Let $\{f_n(\cdot)\}_{n \in \mathbb{N}}$ be a sequence of real-valued functions defined on $[0, k]$ for some $0 < k < 1$. Suppose that for every fixed $x \in [0,k]$, we have the point-wise convergence \begin{equation} \lim_{n \to \infty} f_n(x) = 0. \end{equation} The question is: if I let $\{x_n\}_{n \in \mathbb{N}}$ be a sequence of arbitrary points in $[0,k]$. Then does it hold that \begin{equation} \sup_{n \in \mathbb{N}} | f_n(x_n) | < \infty? \end{equation}

Answer 1

The answer is no.

Here is a counter example: $f_n(x):[0,\frac{2}{3}] \to \mathbb R$ with $f_1(x)=0$ and for $n \geq 2$ $$f_n(x)=\left\{ \begin{array}{lc} n^2x &\mbox{ if } 0 \leq x \leq \frac{1}{n} \\ 2n-n^2x &\mbox{ if } \frac{1}{n} < x < \frac{2}{n} \\ 0 &\mbox{ if } x >\frac{2}{n}\\ \end{array} \right.$$

Note that $x_n=\frac{1}{n}$ gives you what you want.

Answer 2

No, let $f_{n}:[0,k]\rightarrow\mathbb{R}$ be given by $$f_{n}(x)=\begin{cases}n&\text{ if }x=\frac{1}{n}\\0&\text{ else}\end{cases}.$$ Clearl pointwise $f_{n}$ converges to $0$, but $$\lim_{n\rightarrow\infty}f_{n}(\frac{1}{n})=\lim_{n\rightarrow\infty}n=\infty.$$

Answer 3

No.

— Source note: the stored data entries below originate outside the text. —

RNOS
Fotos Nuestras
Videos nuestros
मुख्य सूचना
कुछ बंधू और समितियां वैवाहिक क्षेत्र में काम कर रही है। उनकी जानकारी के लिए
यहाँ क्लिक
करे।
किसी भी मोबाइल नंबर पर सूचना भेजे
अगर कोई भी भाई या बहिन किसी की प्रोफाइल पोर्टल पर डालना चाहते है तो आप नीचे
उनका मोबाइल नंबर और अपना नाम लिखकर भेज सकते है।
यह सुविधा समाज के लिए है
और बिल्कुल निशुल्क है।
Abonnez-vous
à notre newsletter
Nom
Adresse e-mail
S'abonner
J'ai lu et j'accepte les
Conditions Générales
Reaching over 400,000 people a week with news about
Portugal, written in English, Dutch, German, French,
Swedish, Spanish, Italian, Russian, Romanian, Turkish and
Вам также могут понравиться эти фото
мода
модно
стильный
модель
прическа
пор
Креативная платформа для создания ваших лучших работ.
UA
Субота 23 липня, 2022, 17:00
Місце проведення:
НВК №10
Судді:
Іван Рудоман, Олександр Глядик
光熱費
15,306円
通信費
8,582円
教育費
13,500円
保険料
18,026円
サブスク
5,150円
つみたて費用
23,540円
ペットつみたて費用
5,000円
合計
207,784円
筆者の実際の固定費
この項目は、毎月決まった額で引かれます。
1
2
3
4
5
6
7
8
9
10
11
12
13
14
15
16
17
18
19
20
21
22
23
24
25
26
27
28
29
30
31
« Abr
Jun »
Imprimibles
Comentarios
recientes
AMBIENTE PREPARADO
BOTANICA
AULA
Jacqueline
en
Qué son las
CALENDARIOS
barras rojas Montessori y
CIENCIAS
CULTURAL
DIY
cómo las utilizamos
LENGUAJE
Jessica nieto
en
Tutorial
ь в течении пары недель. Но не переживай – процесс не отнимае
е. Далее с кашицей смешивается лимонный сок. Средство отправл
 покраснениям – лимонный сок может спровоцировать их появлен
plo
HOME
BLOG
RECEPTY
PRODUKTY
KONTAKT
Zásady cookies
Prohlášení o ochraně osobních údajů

Suppose that:

• $f_n$ is an affine function on $\left[0,\frac k{4n}\right]$ with $f_n(0)=0$ and $f_n\left(\frac k{4n}\right)=n$;
• $f_n$ is an affine function on $\left[\frac k{4n},\frac k{2n}\right]$ with $f_n\left(\frac k{4n}\right)=n$ and $f_n\left(\frac k{2n}\right)=0$;
• $f_n$ is the null function on $\left[\frac k{2n},k\right]$.

Then $f_n\left(\frac k{4n}\right)=n$ for each $n$.

Answer 4

The question has been answered. To answer a question the OP asks in comments on the answers: It's easy to see that $\sup_nf_n(x_n)<\infty$ for every sequence $x_n$ if and only if the $f_n$ are uniformly bounded ($f_n(x)\le C$ for every $n$ and every $x$.)

And, since it seems possible that this is what you really want to know: It's also easy to see that $f_n(x_n)\to0$ for every sequence $(x_n)$ if and only if $f_n\to0$ uniformly.